Fanny Picard : "J'ai choisi d’utiliser la finance pour servir l’intérêt général"

A la tête d’Alter Equity, un fonds d’investissement à impact positif, Fanny Picard affiche ses convictions, de l’égalité des chances, en passant par la parité femmes-hommes, à la lutte contre le réchauffement climatique. ID l’a rencontrée.  

C’est un mois de juillet pluvieux. A quelques pas de la place Vendôme, à Paris, nous avons rendez-vous avec Fanny Picard, dans les locaux d’Alter Equity, un fonds d’investissement à impact qu'elle a créé en 2007. Accompagnée ce jour-là de l’une de ses collaboratrices, la présidente, à l’allure soignée et au sourire généreux, prend place dans la salle de réunion où nous l'attendons.

Une grande table en bois d’occasion, un buffet de famille de "Félix - directeur d’investissement au sein de la structure", quelques plantes, une photographie représentant une sculpture creusée dans un olivier, de l’artiste allemand Nils-Udo : cette décoration minimaliste reflète ses goûts mais aussi ses préoccupations pour l'environnement. Un sujet qui l'anime chaque jour.   

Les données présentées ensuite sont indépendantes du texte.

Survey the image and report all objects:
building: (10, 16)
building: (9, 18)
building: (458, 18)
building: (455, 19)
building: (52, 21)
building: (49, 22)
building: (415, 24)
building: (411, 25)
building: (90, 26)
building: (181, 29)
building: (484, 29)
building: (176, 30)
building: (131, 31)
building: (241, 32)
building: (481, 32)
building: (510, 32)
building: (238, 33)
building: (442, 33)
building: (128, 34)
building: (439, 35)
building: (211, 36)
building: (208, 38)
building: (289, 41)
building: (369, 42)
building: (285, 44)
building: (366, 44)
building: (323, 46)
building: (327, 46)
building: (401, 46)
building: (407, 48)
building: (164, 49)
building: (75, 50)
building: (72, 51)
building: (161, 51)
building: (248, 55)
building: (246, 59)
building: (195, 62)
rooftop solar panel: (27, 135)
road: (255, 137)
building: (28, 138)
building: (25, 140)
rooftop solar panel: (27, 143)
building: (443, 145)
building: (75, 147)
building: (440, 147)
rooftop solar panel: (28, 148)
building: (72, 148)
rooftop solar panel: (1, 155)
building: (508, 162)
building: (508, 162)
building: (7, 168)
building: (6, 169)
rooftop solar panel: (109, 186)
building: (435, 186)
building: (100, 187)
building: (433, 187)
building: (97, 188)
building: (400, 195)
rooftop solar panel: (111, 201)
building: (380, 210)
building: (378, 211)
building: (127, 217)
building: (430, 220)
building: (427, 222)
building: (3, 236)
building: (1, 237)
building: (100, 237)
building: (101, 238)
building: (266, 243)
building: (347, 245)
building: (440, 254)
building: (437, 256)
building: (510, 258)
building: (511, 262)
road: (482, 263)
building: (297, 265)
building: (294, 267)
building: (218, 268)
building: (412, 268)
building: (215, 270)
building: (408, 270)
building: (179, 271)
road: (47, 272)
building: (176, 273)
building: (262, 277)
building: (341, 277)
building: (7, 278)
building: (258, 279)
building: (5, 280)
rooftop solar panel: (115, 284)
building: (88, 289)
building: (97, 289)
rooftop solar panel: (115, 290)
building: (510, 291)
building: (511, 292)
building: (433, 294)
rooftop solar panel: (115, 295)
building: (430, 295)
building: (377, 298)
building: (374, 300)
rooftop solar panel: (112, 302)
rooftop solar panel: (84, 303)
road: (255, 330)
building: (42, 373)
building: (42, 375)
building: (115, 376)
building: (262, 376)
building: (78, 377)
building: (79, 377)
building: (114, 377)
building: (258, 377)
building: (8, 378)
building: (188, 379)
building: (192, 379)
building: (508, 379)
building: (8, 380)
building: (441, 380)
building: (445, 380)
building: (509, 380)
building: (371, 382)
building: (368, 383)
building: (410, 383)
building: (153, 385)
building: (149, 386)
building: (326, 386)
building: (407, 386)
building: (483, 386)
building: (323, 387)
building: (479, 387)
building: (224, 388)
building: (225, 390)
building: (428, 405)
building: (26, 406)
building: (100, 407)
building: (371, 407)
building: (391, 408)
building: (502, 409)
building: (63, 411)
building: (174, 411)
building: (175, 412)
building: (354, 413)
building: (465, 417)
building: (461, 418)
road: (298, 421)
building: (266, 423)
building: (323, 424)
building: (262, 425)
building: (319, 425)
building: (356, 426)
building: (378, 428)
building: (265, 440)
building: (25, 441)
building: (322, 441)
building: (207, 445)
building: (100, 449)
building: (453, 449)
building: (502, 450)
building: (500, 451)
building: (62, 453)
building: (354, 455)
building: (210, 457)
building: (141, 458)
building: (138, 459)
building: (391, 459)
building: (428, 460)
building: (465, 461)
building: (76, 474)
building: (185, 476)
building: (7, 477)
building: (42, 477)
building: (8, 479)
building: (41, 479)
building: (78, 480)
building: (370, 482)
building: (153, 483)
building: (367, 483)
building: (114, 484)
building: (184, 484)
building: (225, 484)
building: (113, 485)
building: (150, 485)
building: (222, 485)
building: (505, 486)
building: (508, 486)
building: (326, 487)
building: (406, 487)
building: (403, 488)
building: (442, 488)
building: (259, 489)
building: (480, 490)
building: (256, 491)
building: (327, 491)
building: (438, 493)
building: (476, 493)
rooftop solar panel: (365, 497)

Quand on lui demande quels sont ses gestes au quotidien pour la planète, cette Parisienne de 53 ans répond qu’elle consomme moins de viande, minimise ses achats et se déplace le plus souvent possible à vélo. Plus surprenant, il lui arrive de toquer à la fenêtre des conducteurs de SUV pour leur expliquer que ce n’est plus possible de choisir des véhicules aussi polluants en 2021. "Avec mon look BCBG, certains sont déstabilisés. Mais en m’adressant à eux de façon non-agressive, je sens que mon discours les fait bouger", s’amuse-t-elle.  

Une main de fer dans un gant de velours  

Si cette attitude déboussole les automobilistes, elle semble également faire ses preuves dans le monde des affaires. Avec les équipes d’Alter Equity, Fanny Picard a finalisé début 2020 une deuxième levée de fonds à 110 millions d’euros. "Nous en sommes fiers. Nous avons dépassé nos objectifs initiaux. C’est 2,7 fois plus que notre première levée de fonds qui s’élevait à 41 millions d’euros", souligne la présidente de sa voix douce.  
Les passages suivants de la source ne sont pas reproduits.